I saw this option in Texture Painting, under the brush Options and I have no idea how this is used. I setup a background image using 8-bit grayscale and load into the Texture Slot, Single Image, and the reason I’m doing that is because the option says
Amount of dithering when painting on 8-bit images.
But when I paint on it, close up, and I cannot see what the option is actually doing, affecting my texture painting:
I have converted an image to Indexed (256) 8-bit mode an image using GIMP, then exported to JPG to use as single image to paint on:
as you can see the dithering effects GIMP produced on close up on the left hand side, while painting on the right, turning dithering to max 2 and 0 and I cannot see any different.

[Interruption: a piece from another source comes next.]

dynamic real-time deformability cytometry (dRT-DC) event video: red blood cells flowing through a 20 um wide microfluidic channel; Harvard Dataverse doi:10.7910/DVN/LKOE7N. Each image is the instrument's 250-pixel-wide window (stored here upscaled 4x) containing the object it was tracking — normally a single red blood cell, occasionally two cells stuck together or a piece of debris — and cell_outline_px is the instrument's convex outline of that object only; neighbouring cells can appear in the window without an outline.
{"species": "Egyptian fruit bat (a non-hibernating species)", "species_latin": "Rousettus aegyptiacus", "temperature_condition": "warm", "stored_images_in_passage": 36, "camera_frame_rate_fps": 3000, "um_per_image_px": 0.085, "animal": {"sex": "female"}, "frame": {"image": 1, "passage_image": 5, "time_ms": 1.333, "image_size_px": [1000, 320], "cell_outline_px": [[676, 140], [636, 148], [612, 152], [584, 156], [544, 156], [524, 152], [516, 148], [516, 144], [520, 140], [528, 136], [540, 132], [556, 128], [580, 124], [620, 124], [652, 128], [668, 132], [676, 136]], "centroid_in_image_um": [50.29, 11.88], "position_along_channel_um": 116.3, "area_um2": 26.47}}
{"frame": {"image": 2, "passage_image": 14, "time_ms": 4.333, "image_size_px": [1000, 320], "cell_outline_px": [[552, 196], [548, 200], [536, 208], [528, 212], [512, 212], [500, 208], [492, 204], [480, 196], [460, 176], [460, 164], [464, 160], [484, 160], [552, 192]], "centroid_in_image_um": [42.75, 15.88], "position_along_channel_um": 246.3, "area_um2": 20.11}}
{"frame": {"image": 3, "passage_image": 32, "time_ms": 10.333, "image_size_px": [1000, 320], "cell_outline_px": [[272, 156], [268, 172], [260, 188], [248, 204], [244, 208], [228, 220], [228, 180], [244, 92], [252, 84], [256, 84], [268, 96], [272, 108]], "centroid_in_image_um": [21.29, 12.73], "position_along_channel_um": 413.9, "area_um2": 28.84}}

The dithering is exported in your file.
the blender dithering is with what you paint and blender is not painting in 8 bit at all.
what are you expecting from blender painter over your 8 bit converted to 16 bit jpg image?
I think you expecting the wrong thing here. Technically one thing is mimicing the other. If you have 8bit per channel in an image you technically can just store 256 different values in that channel. Dithering was and i an solution to this problem. Its about randomly distributing colors in a spatial range as the eye mixes the colors together from a certain distance and you get the impression that there are more colors there than they really are.
The option here is to control the randomness or intensity of the dithering applied. Leaving the alpha channel aside, we are still talking of 8 bit per channel what sum up to 24 bit color values what is still rougly 16 million colors in an rgb image and most dithered colors will still be too close to each other to differentiate, but if you play around with dabs of very tranparent colors you’ll see a difference.
What you posted as image there is also dithering, but with an indexed color palette or at least a much lower color channel depth. Its also taking the colored pixels far more away from each other to increase the effect and all that is what you would do with an image filter or a shader that is mimicing the effect on a drastic level for artistic purposes, its not what the option here is about.
Well, yes in general what I said is also true for RGBA images, there its just 32 bit and not 24bit cause you have another 8bit channel for the alpha values. Overall its just restricted and applied to 8bit images ( per channel) . But what I told you is general knowledge about the topic, I also never really had any noticable visual influence on the result by using the setting in blender. And what I meant is that brush strokes or repeated dabs with very little brush strength on a black background should be good to test it, if you want to test it out. But otherwise simply forget about that feature its pretty useless IMO.